Argued January 12, 1971 Decided June 21, 1971
- Full case name: Edward Coolidge v. New Hampshire
- Citations: 403 U.S. 443 (more) 91 S. Ct. 2022; 29 L. Ed. 2d 564

Case history
- Prior: 109 N.H. 403, 260 A.2d 547 (1969); cert. granted, 399 U.S. 926 (1970).

Holding
- The warrant for the search and seizure of petitioner's automobile did not satisfy the requirements of the Fourth Amendment, because it was not issued by a "neutral and detached magistrate."

Court membership
- Chief Justice Warren E. Burger Associate Justices Hugo Black · William O. Douglas John M. Harlan II · William J. Brennan Jr. Potter Stewart · Byron White Thurgood Marshall · Harry Blackmun

Case opinions
- Majority: Stewart (Part III), joined by Burger, Douglas, Harlan, Brennan, Marshall
- Majority: Stewart (Parts I, II-D), joined by Douglas, Harlan, Brennan, Marshall
- Plurality: Stewart (Parts II-A, II-B, II-C), joined by Douglas, Brennan, Marshall
- Concurrence: Harlan
- Concur/dissent: Burger
- Concur/dissent: Black, joined by Burger, Blackmun (as to Parts II and III and a portion of Part I)
- Concur/dissent: White, joined by Burger

Laws applied
- U.S. Const. amend. IV
- Superseded by
- Horton v. California, 496 U.S. 128 (1990).

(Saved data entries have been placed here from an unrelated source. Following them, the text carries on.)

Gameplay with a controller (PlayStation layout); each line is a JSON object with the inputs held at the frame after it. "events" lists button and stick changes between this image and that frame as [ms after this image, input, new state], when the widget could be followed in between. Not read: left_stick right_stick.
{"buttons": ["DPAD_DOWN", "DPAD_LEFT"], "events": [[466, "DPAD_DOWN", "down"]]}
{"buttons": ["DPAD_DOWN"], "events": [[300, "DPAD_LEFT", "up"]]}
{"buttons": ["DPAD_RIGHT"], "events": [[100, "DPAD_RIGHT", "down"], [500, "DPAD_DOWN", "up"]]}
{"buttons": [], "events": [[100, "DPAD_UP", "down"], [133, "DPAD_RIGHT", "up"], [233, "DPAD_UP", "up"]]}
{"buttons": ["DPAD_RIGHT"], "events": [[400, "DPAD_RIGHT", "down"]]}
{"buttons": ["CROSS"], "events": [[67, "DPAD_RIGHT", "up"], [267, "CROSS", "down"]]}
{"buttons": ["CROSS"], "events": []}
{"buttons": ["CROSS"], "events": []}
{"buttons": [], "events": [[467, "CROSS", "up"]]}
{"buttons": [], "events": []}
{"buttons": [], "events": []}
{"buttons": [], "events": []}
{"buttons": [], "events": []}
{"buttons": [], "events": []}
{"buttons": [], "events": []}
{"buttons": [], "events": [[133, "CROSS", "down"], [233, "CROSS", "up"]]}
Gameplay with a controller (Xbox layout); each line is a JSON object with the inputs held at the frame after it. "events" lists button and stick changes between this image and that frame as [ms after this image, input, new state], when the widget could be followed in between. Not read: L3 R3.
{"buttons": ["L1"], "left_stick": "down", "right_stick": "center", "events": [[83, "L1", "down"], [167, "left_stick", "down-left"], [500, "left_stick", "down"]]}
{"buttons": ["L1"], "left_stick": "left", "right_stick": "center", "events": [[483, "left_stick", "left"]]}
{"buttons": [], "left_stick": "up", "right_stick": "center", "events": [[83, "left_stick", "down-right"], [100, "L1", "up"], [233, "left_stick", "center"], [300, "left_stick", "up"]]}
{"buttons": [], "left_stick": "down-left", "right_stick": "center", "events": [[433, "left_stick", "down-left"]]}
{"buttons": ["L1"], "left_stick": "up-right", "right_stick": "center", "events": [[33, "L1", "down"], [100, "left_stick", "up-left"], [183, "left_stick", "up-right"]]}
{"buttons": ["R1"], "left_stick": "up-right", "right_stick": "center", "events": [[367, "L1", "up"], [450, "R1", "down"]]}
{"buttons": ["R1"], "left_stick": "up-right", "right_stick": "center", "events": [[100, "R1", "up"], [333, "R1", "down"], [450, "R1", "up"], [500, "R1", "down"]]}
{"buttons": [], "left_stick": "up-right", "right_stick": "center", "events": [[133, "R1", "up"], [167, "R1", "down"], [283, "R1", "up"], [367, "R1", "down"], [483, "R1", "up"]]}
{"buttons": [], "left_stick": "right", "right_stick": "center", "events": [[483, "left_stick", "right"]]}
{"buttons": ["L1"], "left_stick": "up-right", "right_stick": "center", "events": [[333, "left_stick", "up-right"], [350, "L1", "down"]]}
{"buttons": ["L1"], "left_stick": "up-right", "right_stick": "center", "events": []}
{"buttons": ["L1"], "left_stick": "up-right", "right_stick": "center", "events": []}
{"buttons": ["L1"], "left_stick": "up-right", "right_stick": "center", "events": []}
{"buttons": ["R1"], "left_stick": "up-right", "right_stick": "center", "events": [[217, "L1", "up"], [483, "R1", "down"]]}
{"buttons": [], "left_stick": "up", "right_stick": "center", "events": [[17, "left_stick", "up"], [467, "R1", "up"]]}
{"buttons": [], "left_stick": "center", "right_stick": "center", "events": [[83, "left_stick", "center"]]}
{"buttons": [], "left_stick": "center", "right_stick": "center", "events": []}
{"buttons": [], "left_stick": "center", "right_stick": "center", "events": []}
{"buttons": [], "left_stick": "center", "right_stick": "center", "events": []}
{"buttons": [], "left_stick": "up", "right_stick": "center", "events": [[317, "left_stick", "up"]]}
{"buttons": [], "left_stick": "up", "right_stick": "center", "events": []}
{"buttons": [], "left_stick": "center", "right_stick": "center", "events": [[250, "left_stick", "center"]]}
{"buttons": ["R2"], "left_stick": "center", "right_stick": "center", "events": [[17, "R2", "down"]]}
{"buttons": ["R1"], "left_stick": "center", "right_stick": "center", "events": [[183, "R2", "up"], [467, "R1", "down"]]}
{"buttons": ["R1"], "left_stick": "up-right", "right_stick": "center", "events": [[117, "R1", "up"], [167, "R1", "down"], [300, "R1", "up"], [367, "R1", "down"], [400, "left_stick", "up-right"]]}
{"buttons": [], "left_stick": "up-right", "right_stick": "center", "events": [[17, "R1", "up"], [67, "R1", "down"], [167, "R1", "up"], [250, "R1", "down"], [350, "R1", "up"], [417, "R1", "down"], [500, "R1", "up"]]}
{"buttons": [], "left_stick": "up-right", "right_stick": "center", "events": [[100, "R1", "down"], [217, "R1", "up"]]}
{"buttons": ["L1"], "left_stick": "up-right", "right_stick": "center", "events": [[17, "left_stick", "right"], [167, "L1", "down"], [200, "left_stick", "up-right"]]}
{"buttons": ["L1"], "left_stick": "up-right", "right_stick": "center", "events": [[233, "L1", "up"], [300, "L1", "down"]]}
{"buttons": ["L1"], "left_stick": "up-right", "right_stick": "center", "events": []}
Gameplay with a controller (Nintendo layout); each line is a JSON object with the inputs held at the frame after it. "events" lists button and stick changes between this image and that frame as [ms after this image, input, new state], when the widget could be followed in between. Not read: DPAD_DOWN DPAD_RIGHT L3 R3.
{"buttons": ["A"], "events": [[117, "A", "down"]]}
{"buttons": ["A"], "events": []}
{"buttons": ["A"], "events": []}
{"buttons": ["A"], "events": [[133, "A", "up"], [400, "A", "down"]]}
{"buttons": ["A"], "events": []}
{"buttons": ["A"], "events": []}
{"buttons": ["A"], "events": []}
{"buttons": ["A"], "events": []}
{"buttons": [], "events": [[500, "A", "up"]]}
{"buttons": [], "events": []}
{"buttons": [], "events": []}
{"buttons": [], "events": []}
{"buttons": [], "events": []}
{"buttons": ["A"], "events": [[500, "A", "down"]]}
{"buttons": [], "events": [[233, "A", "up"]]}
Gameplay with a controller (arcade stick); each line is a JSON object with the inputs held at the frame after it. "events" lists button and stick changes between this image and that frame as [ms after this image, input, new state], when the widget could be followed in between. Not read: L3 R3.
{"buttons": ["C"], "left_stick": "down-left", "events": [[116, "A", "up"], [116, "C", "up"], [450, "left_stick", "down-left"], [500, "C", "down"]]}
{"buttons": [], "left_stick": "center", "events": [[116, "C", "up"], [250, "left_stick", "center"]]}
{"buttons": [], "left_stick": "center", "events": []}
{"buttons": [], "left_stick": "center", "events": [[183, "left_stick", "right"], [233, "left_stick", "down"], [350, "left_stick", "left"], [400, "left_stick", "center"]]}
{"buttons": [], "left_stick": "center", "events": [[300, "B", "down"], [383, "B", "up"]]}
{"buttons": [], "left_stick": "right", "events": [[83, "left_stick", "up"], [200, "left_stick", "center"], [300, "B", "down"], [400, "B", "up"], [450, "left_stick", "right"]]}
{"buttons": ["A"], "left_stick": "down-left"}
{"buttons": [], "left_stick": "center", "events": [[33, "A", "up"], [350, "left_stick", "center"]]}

= Coolidge v. New Hampshire =

1971 U.S. Supreme Court case on police searches of automobiles

Coolidge v. New Hampshire, 403 U.S. 443 (1971), was a United States Supreme Court case dealing with the Fourth Amendment and the automobile exception.

The state sought to justify the search of a car owned by Edward Coolidge, suspected of killing 14-year-old Pamela Mason in January 1964, on three theories: automobile exception, search incident to arrest and plain view.

==Facts==
Pamela Mason, a 14-year-old from Manchester, New Hampshire, placed an advertisement in the window of a local merchant offering her services as a babysitter. On January 13, 1964, Mason entered the car of a man who had called her and had stated his need for a babysitter. Eight days later, Mason was found stabbed and shot to death in a snowbank near Manchester. The state attorney general took charge of police activities relating to the murder. When the police applied for a warrant to search suspect Coolidge's automobile, the attorney general authorized it. Local police had also taken items from Coolidge's home during the course of an interview with his wife. Coolidge was found guilty and sentenced to life imprisonment.

==Opinion of the court==
In a decision in which a number of justices chose to concur in part and dissent in part, the court held that the searches and seizures of Coolidge's property were unconstitutional. Justice Stewart's opinion held that the warrant authorizing the seizure of Coolidge's automobile was invalid because it was not issued by a "neutral and detached magistrate." Justice Stewart also rejected New Hampshire's arguments in favor of making an exception to the warrant requirement. He held that neither the "incident to arrest" doctrine nor the "plain view" doctrine justified the search, and that an "automobile exception" was inapplicable. The court noted that although the "automobile exception" exists, "the word 'automobile' is not a talisman in whose presence the fourth amendment fades away and disappears...".

==Aftermath==
Without their crucial evidence, the state negotiated a plea bargain by which Coolidge agreed to plead guilty to a second-degree murder charge with a sentence of 19–25 years.

Coolidge was released from prison in 1982, having obtained parole. He later maintained his innocence in Mason's murder and other murders for which he was suspected.